Sadly, drug use in some schools is reportedly not new. Unfortunately, young minds are involved in cigarette smoking, consumption of alcohol to others that are far more harmful. Some are bold enough to capture the effects through unsavoury activities they engaged in afterwards evident from videos that circulate. CANU’s Deputy Head, Lesley Ramlall, noted that looking at the videos, especially those involving young girls, is really worrying for society.
Clearly this will now attract attention and the expectation would be for the implementation of measures to eliminate this illegal practice, especially within the school system. Law enforcement will have to up the ante in all aspects including intelligence, to holistically deal with this situation which has a frightening potential to become a wider problem.
While CANU must be commended for making the discovery and alerting the nation, it rises the concerns over how long it might been ongoing; whether the schools were aware or whether they have the capacity to aid in identifying drug sales and use within. The drug trade tends to operate within a network and at this point it may be difficult to know how extensive it may be in the schools and whether the actual use is confined to the five.
Another reality is that young people will experiment unfortunately with harmful things. This is where the Education Ministry will have to be more innovative to derive mechanisms to build capacity among teachers so that they can be able to spot any possible sign. Once again this will not be easy given the innovativeness of those involved. That aside, there must be some signs including changes in students’ behavioural pattern and performances depending upon the extent of usage. This is not just for ecstasy but other drugs as well.

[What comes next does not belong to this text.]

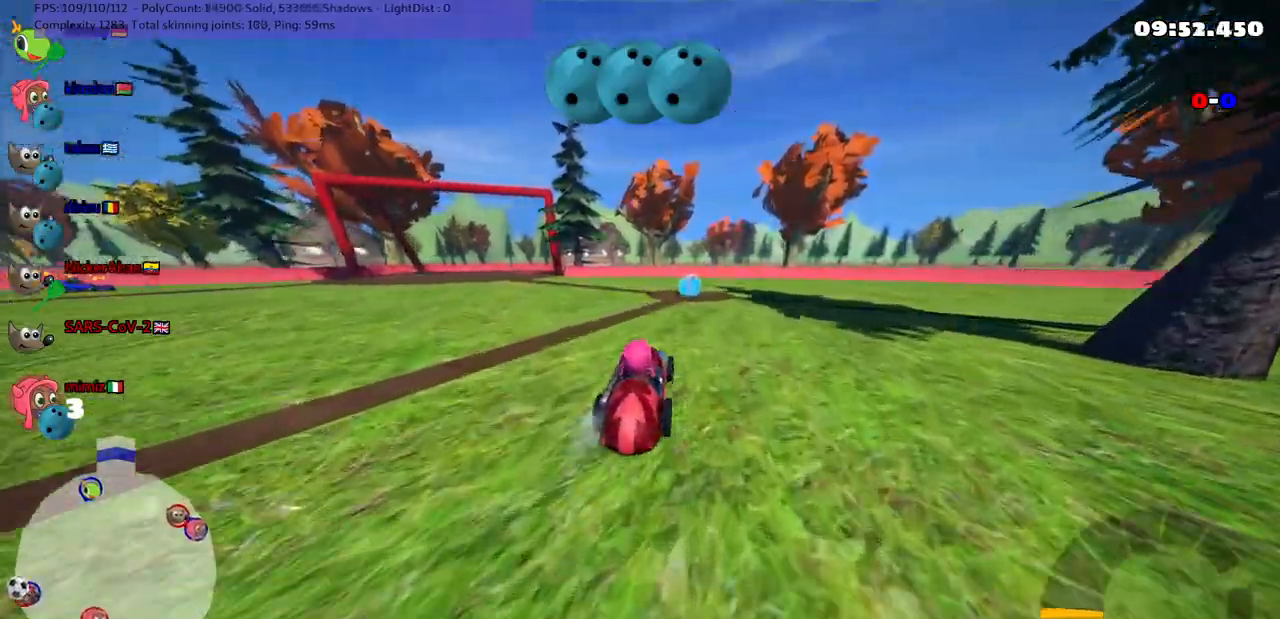
{"keys": ["up"], "events": [[100, "m", "up"], [433, "left", "up"]]}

The teachers will need to be supported in this fight and it may very well demand a relooking of policies at a higher level for the implementation of effective combating mechanisms. This would need some urgency given that some young people, who represent the future, are involved. It will take the involvement of all; parents, teachers, the Education Ministry and law enforcement.
Crucial is sustained education on the harmful effects of drug use for which the media should be encouraged to be a part of. It has to be national given what’s at stake. Maybe this could be the opportunity for the establishment of a structured school monitoring mechanism with specific responsibility. This has been touted before, for other reasons, where trained personnel could either be stationed or make visits to schools to gauge any related effects.
This will have to be thoroughly thought-out for there is the possibility it could feel that part of their responsibility is being usurped. They generally look for signs that could indicate a shift in behaviour and try to find a way of having it resolved. With what is now in the news, it begs the question of whether the situation has in some way moved beyond the remit of teachers; be it a lack of capacity or awareness or frankly being afraid to intervene.
Beyond these shores in some schools in the USA, metal detectors were forced to be installed following an upsurge of attacks on students by students in what was described as gang-related violence. That was after the situation had festered and grown. Routine searches here may not be farfetched to take nip the ecstasy.